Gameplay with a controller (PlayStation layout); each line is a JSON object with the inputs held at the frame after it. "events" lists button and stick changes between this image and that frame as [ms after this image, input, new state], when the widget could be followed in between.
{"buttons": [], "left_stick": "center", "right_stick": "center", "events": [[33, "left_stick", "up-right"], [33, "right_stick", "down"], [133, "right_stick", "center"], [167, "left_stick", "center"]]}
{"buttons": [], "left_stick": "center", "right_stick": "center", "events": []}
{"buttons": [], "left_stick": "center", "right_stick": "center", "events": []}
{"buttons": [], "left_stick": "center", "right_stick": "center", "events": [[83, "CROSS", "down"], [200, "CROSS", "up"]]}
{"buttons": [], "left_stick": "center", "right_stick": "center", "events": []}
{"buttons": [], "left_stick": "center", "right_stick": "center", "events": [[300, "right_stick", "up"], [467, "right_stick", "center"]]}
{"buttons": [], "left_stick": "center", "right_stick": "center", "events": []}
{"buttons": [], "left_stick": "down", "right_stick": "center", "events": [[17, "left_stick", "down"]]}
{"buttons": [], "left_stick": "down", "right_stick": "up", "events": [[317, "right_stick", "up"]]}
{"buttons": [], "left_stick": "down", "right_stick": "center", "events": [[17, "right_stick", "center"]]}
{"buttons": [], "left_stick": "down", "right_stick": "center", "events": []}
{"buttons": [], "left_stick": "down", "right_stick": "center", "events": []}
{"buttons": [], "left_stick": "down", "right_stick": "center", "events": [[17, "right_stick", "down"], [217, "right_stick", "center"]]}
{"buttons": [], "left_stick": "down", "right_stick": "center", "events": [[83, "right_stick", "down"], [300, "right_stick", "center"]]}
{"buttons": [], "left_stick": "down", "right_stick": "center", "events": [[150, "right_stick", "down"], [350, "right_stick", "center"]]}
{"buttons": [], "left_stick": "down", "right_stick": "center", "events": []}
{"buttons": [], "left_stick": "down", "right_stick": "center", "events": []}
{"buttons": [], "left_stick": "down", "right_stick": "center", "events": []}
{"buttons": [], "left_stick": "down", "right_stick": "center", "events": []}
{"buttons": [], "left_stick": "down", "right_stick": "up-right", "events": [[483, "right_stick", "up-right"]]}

........

Instructions for the task
Output the full listing above once again, verbatim.

Response to the exercise
Gameplay with a controller (PlayStation layout); each line is a JSON object with the inputs held at the frame after it. "events" lists button and stick changes between this image and that frame as [ms after this image, input, new state], when the widget could be followed in between.
{"buttons": [], "left_stick": "center", "right_stick": "center", "events": [[33, "left_stick", "up-right"], [33, "right_stick", "down"], [133, "right_stick", "center"], [167, "left_stick", "center"]]}
{"buttons": [], "left_stick": "center", "right_stick": "center", "events": []}
{"buttons": [], "left_stick": "center", "right_stick": "center", "events": []}
{"buttons": [], "left_stick": "center", "right_stick": "center", "events": [[83, "CROSS", "down"], [200, "CROSS", "up"]]}
{"buttons": [], "left_stick": "center", "right_stick": "center", "events": []}
{"buttons": [], "left_stick": "center", "right_stick": "center", "events": [[300, "right_stick", "up"], [467, "right_stick", "center"]]}
{"buttons": [], "left_stick": "center", "right_stick": "center", "events": []}
{"buttons": [], "left_stick": "down", "right_stick": "center", "events": [[17, "left_stick", "down"]]}
{"buttons": [], "left_stick": "down", "right_stick": "up", "events": [[317, "right_stick", "up"]]}
{"buttons": [], "left_stick": "down", "right_stick": "center", "events": [[17, "right_stick", "center"]]}
{"buttons": [], "left_stick": "down", "right_stick": "center", "events": []}
{"buttons": [], "left_stick": "down", "right_stick": "center", "events": []}
{"buttons": [], "left_stick": "down", "right_stick": "center", "events": [[17, "right_stick", "down"], [217, "right_stick", "center"]]}
{"buttons": [], "left_stick": "down", "right_stick": "center", "events": [[83, "right_stick", "down"], [300, "right_stick", "center"]]}
{"buttons": [], "left_stick": "down", "right_stick": "center", "events": [[150, "right_stick", "down"], [350, "right_stick", "center"]]}
{"buttons": [], "left_stick": "down", "right_stick": "center", "events": []}
{"buttons": [], "left_stick": "down", "right_stick": "center", "events": []}
{"buttons": [], "left_stick": "down", "right_stick": "center", "events": []}
{"buttons": [], "left_stick": "down", "right_stick": "center", "events": []}
{"buttons": [], "left_stick": "down", "right_stick": "up-right", "events": [[483, "right_stick", "up-right"]]}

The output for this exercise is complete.